Work to be completed » Return the lines of the data below exactly. Start at the first and end with the line containing "[342,418,435,436] [77,445,465,465] [77,477,368,498]".
◆ ◆ ◆ ◆ ◆ ◆ ◆
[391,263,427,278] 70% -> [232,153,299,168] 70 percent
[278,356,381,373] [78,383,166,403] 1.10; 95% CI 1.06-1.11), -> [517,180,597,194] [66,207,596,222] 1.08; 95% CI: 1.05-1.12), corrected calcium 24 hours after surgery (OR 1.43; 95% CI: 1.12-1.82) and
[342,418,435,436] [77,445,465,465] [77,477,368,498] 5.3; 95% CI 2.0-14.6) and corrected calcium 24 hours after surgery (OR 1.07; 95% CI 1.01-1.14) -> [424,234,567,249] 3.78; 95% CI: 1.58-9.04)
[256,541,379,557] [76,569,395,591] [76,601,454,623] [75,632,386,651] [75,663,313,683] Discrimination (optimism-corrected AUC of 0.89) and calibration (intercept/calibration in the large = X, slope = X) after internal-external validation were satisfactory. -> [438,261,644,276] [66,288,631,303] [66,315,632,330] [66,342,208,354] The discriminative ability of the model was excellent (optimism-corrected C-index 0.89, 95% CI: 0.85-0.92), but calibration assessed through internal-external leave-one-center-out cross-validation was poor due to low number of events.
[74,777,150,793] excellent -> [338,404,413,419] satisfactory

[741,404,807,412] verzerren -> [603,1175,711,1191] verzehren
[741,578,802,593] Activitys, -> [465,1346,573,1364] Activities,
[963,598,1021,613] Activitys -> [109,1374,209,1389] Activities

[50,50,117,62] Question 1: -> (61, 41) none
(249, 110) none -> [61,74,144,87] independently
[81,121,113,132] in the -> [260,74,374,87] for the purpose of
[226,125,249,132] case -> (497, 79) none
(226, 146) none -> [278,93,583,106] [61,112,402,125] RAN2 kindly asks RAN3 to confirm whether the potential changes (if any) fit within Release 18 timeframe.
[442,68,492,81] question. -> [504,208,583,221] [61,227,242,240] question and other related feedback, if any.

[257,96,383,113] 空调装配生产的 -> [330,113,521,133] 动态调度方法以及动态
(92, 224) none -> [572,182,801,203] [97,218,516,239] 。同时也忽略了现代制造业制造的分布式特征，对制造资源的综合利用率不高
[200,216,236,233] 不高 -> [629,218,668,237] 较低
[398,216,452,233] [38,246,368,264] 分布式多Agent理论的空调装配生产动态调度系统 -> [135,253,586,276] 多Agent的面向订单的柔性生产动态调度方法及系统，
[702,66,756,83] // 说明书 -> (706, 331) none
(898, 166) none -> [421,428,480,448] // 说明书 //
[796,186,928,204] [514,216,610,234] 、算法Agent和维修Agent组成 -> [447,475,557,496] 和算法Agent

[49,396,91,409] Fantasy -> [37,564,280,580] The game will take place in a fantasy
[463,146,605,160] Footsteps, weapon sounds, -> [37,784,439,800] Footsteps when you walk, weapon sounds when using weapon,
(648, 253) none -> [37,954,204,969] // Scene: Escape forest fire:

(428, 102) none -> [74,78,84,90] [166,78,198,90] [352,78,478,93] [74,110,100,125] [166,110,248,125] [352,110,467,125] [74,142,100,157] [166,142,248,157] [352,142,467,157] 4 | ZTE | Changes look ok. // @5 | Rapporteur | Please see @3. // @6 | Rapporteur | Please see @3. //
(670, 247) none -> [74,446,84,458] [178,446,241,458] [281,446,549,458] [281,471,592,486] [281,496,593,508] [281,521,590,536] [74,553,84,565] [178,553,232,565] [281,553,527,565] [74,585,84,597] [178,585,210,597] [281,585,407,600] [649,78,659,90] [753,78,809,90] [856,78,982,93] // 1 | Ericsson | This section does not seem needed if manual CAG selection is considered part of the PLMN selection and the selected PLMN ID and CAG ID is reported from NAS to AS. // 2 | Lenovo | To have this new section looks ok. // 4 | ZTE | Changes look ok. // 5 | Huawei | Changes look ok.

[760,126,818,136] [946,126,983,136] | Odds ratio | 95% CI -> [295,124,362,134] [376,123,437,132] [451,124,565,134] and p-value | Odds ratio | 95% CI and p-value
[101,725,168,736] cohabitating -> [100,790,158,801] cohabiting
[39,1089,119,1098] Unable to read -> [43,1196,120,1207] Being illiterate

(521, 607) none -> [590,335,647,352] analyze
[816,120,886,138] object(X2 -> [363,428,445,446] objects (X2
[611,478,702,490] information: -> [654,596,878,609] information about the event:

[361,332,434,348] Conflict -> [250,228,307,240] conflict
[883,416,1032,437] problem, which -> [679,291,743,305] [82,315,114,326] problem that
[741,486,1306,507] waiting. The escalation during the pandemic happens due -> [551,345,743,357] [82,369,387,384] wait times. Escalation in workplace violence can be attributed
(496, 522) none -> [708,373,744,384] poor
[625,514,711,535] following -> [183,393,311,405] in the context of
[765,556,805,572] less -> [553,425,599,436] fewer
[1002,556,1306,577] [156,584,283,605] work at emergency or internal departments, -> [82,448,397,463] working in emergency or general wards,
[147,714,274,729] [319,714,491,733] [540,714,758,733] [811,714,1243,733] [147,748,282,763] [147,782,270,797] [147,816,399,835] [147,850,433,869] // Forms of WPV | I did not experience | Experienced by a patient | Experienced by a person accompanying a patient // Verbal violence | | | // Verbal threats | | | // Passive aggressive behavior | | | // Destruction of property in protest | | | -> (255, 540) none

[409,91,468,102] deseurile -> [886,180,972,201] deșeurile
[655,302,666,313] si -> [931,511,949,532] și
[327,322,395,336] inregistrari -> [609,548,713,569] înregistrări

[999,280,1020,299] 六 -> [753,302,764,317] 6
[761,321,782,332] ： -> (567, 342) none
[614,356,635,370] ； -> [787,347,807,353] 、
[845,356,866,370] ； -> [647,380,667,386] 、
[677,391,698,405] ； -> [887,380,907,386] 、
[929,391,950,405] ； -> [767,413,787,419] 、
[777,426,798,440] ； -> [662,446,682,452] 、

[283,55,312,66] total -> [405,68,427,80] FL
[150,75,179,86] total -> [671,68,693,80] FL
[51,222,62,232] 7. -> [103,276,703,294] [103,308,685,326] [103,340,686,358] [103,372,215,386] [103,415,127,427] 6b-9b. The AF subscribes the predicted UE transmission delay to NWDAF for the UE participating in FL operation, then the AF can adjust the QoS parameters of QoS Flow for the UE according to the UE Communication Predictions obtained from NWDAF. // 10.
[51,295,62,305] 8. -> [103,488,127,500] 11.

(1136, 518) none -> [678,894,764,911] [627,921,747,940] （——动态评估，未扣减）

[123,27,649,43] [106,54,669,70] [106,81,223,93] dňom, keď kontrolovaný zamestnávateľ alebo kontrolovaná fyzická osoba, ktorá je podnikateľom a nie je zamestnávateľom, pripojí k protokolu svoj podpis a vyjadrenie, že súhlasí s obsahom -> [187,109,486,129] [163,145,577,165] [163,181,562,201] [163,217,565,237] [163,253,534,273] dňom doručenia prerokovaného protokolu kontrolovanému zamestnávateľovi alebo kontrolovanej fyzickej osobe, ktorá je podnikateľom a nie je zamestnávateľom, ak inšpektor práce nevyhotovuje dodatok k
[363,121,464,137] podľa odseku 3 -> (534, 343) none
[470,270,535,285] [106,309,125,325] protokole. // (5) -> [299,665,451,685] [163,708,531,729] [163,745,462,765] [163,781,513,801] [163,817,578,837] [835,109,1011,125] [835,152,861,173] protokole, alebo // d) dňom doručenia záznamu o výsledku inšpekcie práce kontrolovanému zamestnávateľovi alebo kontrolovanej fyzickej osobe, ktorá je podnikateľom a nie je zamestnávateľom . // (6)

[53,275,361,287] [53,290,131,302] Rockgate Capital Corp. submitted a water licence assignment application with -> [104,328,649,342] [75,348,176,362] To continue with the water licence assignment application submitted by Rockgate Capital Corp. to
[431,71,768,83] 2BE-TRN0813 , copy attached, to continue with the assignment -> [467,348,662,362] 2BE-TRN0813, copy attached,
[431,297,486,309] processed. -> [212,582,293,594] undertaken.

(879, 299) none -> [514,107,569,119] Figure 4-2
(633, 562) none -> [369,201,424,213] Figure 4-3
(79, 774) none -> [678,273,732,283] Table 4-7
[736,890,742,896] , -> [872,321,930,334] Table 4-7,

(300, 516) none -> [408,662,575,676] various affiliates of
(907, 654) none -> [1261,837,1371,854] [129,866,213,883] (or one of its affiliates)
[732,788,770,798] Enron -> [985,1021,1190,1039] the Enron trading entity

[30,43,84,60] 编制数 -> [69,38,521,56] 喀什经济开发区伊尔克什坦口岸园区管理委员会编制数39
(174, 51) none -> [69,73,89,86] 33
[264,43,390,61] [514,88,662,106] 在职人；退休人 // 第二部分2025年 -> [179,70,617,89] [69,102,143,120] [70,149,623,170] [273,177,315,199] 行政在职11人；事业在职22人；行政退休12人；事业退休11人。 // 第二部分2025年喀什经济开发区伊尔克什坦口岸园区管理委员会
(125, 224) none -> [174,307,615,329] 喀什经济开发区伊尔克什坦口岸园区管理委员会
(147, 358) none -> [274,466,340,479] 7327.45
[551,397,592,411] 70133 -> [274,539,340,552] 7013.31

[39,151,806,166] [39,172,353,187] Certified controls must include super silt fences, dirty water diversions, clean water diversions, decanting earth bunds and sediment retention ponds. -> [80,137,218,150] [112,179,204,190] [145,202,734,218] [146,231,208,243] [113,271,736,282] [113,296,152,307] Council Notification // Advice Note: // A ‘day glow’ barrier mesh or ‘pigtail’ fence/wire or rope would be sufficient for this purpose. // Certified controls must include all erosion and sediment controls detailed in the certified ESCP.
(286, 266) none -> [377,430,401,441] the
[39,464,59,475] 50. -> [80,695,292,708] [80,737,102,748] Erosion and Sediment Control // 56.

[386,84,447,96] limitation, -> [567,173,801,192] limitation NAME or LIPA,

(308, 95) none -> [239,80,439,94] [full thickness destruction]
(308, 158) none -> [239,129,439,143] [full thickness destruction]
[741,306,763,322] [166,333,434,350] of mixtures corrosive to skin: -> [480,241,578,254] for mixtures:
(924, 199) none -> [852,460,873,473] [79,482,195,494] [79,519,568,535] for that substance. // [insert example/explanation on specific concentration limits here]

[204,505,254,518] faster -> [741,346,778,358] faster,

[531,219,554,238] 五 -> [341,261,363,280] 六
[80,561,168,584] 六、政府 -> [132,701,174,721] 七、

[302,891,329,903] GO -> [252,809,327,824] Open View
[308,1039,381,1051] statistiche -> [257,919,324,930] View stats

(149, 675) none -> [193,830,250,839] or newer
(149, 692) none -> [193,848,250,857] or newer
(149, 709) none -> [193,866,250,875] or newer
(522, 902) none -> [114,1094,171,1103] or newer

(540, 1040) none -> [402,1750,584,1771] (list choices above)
◆ ◆ ◆ ◆ ◆ ◆ ◆
Answer to this exercise »
[391,263,427,278] 70% -> [232,153,299,168] 70 percent
[278,356,381,373] [78,383,166,403] 1.10; 95% CI 1.06-1.11), -> [517,180,597,194] [66,207,596,222] 1.08; 95% CI: 1.05-1.12), corrected calcium 24 hours after surgery (OR 1.43; 95% CI: 1.12-1.82) and
[342,418,435,436] [77,445,465,465] [77,477,368,498] 5.3; 95% CI 2.0-14.6) and corrected calcium 24 hours after surgery (OR 1.07; 95% CI 1.01-1.14) -> [424,234,567,249] 3.78; 95% CI: 1.58-9.04)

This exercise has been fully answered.